Start it from the beginning? (y or n) y
Starting program: /home/champion/e/cs354/test-grr/lab1-src/debug 
warning: Unable to find dynamic linker breakpoint function.
warning: GDB will be unable to debug shared library initializers
warning: and track explicitly loaded dynamic code.

Breakpoint 1, main (argc=1, argv=0xffbffae4) at public.c:19
19        printf ("Starting tests.\n");
(gdb) n
Starting tests.
20        fflush (stdout);
(gdb) n
22        initialize_array ();
(gdb) s
initialize_array () at public.c:39
39        while (i < 20) {

Now lets make "i=0"

(gdb) print i=0
$2 = 0
(gdb) next
40          numbers[i] = i + 1;
(gdb) next
41          i++;
(gdb) next
42        }

Since we need to type "next" about 60 times and your fingers may get tired (besides of being error prone), we will insert a breakpoint after the "while" statement and continue the execution until the while statement finishes.

(gdb) break 44
Breakpoint 2 at 0x10c54: file public.c, line 44.
(gdb) cont
Continuing.

Breakpoint 2, initialize_array () at public.c:44
44        private_array_check (numbers);
(gdb) print i
$3 = 20

The problem seems to be solved and you are about to execute the procedure that will print the line that you will paste in the file gdbtokens.txt.
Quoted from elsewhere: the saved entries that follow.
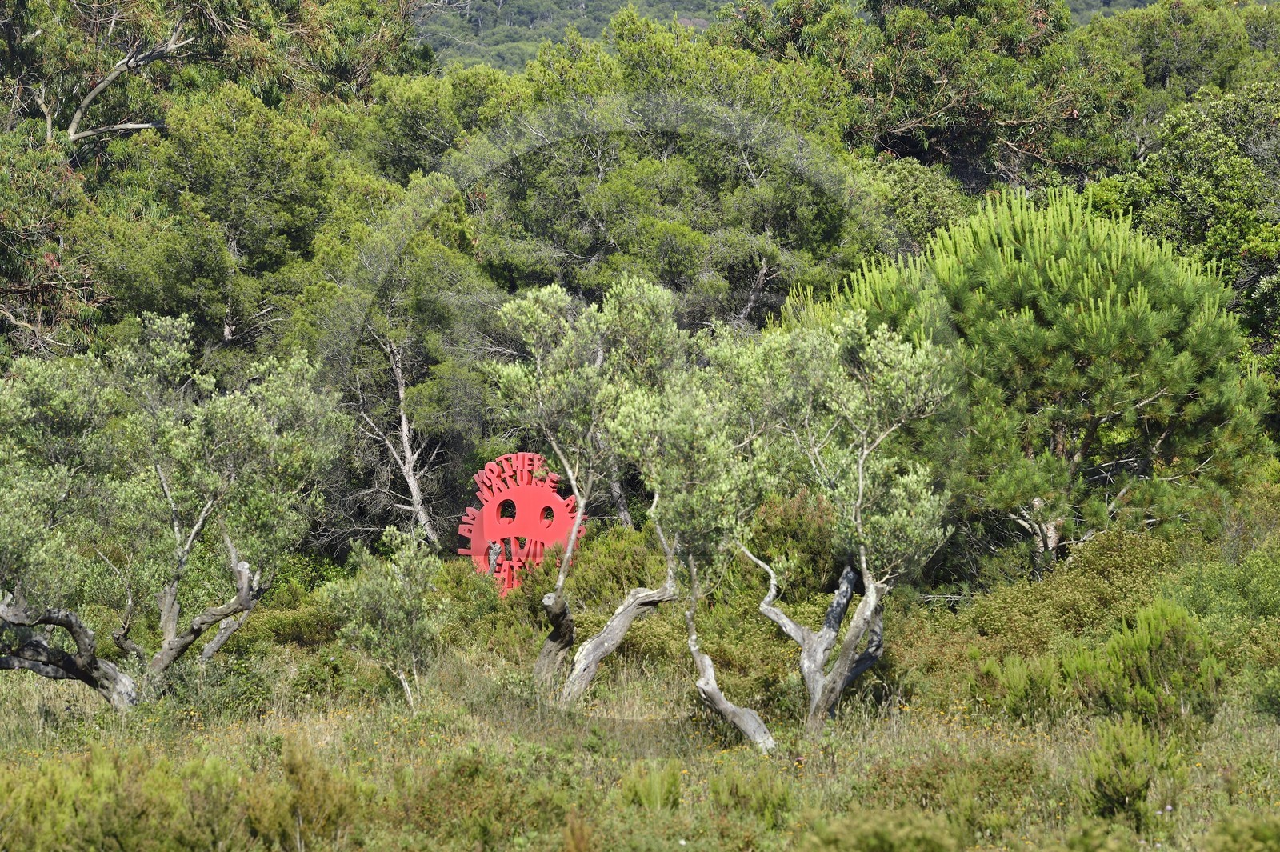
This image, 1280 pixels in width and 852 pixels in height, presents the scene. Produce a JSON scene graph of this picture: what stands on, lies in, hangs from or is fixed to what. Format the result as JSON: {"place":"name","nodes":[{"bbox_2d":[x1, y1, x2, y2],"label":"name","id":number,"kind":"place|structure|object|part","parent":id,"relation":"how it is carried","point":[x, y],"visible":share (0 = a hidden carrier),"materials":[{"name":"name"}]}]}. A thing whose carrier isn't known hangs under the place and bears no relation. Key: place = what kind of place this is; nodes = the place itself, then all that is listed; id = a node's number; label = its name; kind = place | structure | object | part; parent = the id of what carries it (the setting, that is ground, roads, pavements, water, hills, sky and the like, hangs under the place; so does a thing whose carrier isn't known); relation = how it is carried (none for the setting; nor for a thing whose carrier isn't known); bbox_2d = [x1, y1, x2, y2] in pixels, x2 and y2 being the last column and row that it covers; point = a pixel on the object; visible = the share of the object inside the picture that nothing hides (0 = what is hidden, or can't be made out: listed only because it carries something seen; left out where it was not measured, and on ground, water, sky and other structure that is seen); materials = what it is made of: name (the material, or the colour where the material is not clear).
{"place":"outdoors","nodes":[
{"label":"outdoors","id":0,"kind":"place"},
{"bbox_2d":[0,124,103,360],"label":"tree","id":1,"kind":"object","parent":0,"point":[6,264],"visible":0.79,"materials":[{"name":"plant"}]},
{"bbox_2d":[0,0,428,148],"label":"tree","id":2,"kind":"object","parent":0,"point":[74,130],"visible":0.76,"materials":[{"name":"plant"}]},
{"bbox_2d":[68,82,377,367],"label":"tree","id":3,"kind":"object","parent":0,"point":[178,282],"visible":0.82,"materials":[{"name":"green plant"}]},
{"bbox_2d":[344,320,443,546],"label":"bare tree","id":4,"kind":"object","parent":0,"point":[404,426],"visible":0.75,"materials":[{"name":"grey wood"}]},
{"bbox_2d":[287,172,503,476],"label":"tree","id":5,"kind":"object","parent":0,"point":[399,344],"visible":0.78,"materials":[{"name":"green plant"}]},
{"bbox_2d":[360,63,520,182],"label":"tree","id":6,"kind":"object","parent":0,"point":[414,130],"visible":0.49,"materials":[{"name":"green plant"}]},
{"bbox_2d":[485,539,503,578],"label":"tree stump","id":7,"kind":"object","parent":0,"point":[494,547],"visible":0.62,"materials":[{"name":"wood"}]},
{"bbox_2d":[455,451,585,596],"label":"sculpture","id":8,"kind":"object","parent":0,"point":[487,518],"visible":0.74,"materials":[{"name":"red"}]},
{"bbox_2d":[0,604,1279,851],"label":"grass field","id":9,"kind":"structure","parent":0,"point":[36,696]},
{"bbox_2d":[0,746,212,851],"label":"shrub","id":10,"kind":"object","parent":9,"relation":"on","point":[49,796],"visible":0.94,"materials":[{"name":"green plant"}]},
{"bbox_2d":[0,316,351,710],"label":"olive tree","id":11,"kind":"object","parent":9,"relation":"on","point":[246,570],"visible":0.99,"materials":[{"name":"plant"}]},
{"label":"trunk","id":12,"kind":"part","parent":11,"relation":"part of","materials":[{"name":"wood"}]},
{"label":"trunk","id":13,"kind":"part","parent":11,"relation":"part of","materials":[{"name":"wood"}]},
{"bbox_2d":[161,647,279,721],"label":"shrub","id":14,"kind":"object","parent":9,"relation":"on","point":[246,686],"visible":0.74,"materials":[{"name":"green plant"}]},
{"bbox_2d":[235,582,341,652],"label":"shrub","id":15,"kind":"object","parent":9,"relation":"on","point":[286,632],"visible":0.45,"materials":[{"name":"green plant"}]},
{"bbox_2d":[256,739,360,851],"label":"shrub","id":16,"kind":"object","parent":9,"relation":"on","point":[294,768],"visible":0.94,"materials":[{"name":"green plant"}]},
{"bbox_2d":[324,524,447,710],"label":"shrub","id":17,"kind":"object","parent":9,"relation":"on","point":[406,630],"visible":0.98,"materials":[{"name":"green plant"}]},
{"bbox_2d":[397,752,564,851],"label":"shrub","id":18,"kind":"object","parent":9,"relation":"on","point":[459,768],"visible":0.87,"materials":[{"name":"green plant"}]},
{"bbox_2d":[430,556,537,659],"label":"shrub","id":19,"kind":"object","parent":9,"relation":"on","point":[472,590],"visible":0.52,"materials":[{"name":"green plant"}]},
{"bbox_2d":[476,272,686,694],"label":"tree","id":20,"kind":"object","parent":9,"relation":"on","point":[504,309],"visible":0.9,"materials":[{"name":"plant"}]},
{"label":"trunk","id":21,"kind":"part","parent":20,"relation":"part of","materials":[{"name":"brown wood"}]},
{"bbox_2d":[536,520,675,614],"label":"shrub","id":22,"kind":"object","parent":9,"relation":"on","point":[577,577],"visible":0.48,"materials":[{"name":"green plant"}]},
{"bbox_2d":[620,759,683,812],"label":"shrub","id":23,"kind":"object","parent":9,"relation":"on","point":[667,798],"visible":0.74,"materials":[{"name":"green plant"}]},
{"bbox_2d":[606,334,782,749],"label":"tree","id":24,"kind":"object","parent":9,"relation":"on","point":[680,438],"visible":0.88,"materials":[{"name":"plant"}]},
{"bbox_2d":[708,765,794,828],"label":"shrub","id":25,"kind":"object","parent":9,"relation":"on","point":[772,803],"visible":0.87,"materials":[{"name":"green plant"}]},
{"bbox_2d":[728,312,961,744],"label":"olive tree","id":26,"kind":"object","parent":9,"relation":"on","point":[860,482],"visible":0.95,"materials":[{"name":"plant"}]},
{"label":"trunk","id":27,"kind":"part","parent":26,"relation":"part of","materials":[{"name":"wood"}]},
{"bbox_2d":[801,810,965,851],"label":"shrub","id":28,"kind":"object","parent":9,"relation":"on","point":[933,848],"visible":0.99,"materials":[{"name":"green plant"}]},
{"bbox_2d":[870,746,1040,842],"label":"shrub","id":29,"kind":"object","parent":9,"relation":"on","point":[1023,766],"visible":0.75,"materials":[{"name":"green plant"}]},
{"bbox_2d":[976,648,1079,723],"label":"shrub","id":30,"kind":"object","parent":9,"relation":"on","point":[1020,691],"visible":0.78,"materials":[{"name":"green plant"}]},
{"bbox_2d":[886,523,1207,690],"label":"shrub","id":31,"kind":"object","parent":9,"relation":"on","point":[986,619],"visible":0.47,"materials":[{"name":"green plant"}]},
{"bbox_2d":[1076,716,1183,826],"label":"shrub","id":32,"kind":"object","parent":9,"relation":"on","point":[1141,790],"visible":0.9,"materials":[{"name":"green plant"}]},
{"bbox_2d":[1087,599,1223,734],"label":"shrub","id":33,"kind":"object","parent":9,"relation":"on","point":[1150,657],"visible":0.86,"materials":[{"name":"green plant"}]},
{"bbox_2d":[1162,539,1279,670],"label":"shrub","id":34,"kind":"object","parent":9,"relation":"on","point":[1263,605],"visible":0.77,"materials":[{"name":"green plant"}]},
{"bbox_2d":[1200,810,1279,851],"label":"shrub","id":35,"kind":"object","parent":9,"relation":"on","point":[1228,833],"visible":0.99,"materials":[{"name":"green plant"}]},
{"bbox_2d":[460,17,877,335],"label":"tree","id":36,"kind":"object","parent":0,"point":[617,230],"visible":0.67,"materials":[{"name":"green plant"}]},
{"bbox_2d":[742,486,847,601],"label":"shrub","id":37,"kind":"object","parent":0,"point":[810,535],"visible":0.56,"materials":[{"name":"green plant"}]},
{"bbox_2d":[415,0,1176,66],"label":"hill","id":38,"kind":"structure","parent":0,"point":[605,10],"materials":[{"name":"green plant"}]},
{"bbox_2d":[856,155,974,249],"label":"shrub","id":39,"kind":"object","parent":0,"point":[915,212],"visible":0.37,"materials":[{"name":"green plant"}]},
{"bbox_2d":[724,0,1141,190],"label":"tree","id":40,"kind":"object","parent":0,"point":[1013,108],"visible":0.77,"materials":[{"name":"plant"}]},
{"bbox_2d":[788,184,1270,572],"label":"pine tree","id":41,"kind":"object","parent":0,"point":[1108,291],"visible":0.91,"materials":[{"name":"green plant"}]},
{"bbox_2d":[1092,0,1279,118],"label":"tree","id":42,"kind":"object","parent":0,"point":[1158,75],"visible":0.53,"materials":[{"name":"green plant"}]},
{"bbox_2d":[1092,78,1279,385],"label":"tree","id":43,"kind":"object","parent":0,"point":[1183,187],"visible":0.72,"materials":[{"name":"green plant"}]}
]}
Type "next".

(gdb) next
Array token: arDBDstpahv5k
45      }
(gdb)

Copy and paste this line in the file gdbtokens.txt. These lines are different for each student.

There are three procedures that you have to fix including the one mentioned above so you will need to paste three lines in the file gdbtokens.txt. Remember that the "print" statement in gdb can be used to temporally fix the code in the program you are debugging. Also, another hint is that if you type the enter key in gdb it will execute the last command you typed.

More help on gdb can be found at the gdb homepage, as well as in many online tutorials. (Try searching for gdb tutorial on Google.)

Turning in the project

This project is due on Monday January 23rd, 2012 before 11:59 PM.

Make sure the files mappings.txt and gdbtokens.txt are in your lab1-src directory.
Change directories to your lab1-src directory.
Type 'make' and ensure that everything built correctly.
Type 'make clean' to clean up the object files.
Use 'cd ..' to change to the parent directory of your lab1-src directory.
Type 'turnin -c cs250 -p lab1 lab1-src' to submit your work for lab 1.
Type 'turnin -c cs250 -p lab1 -v' and verify that the files you submitted are correct.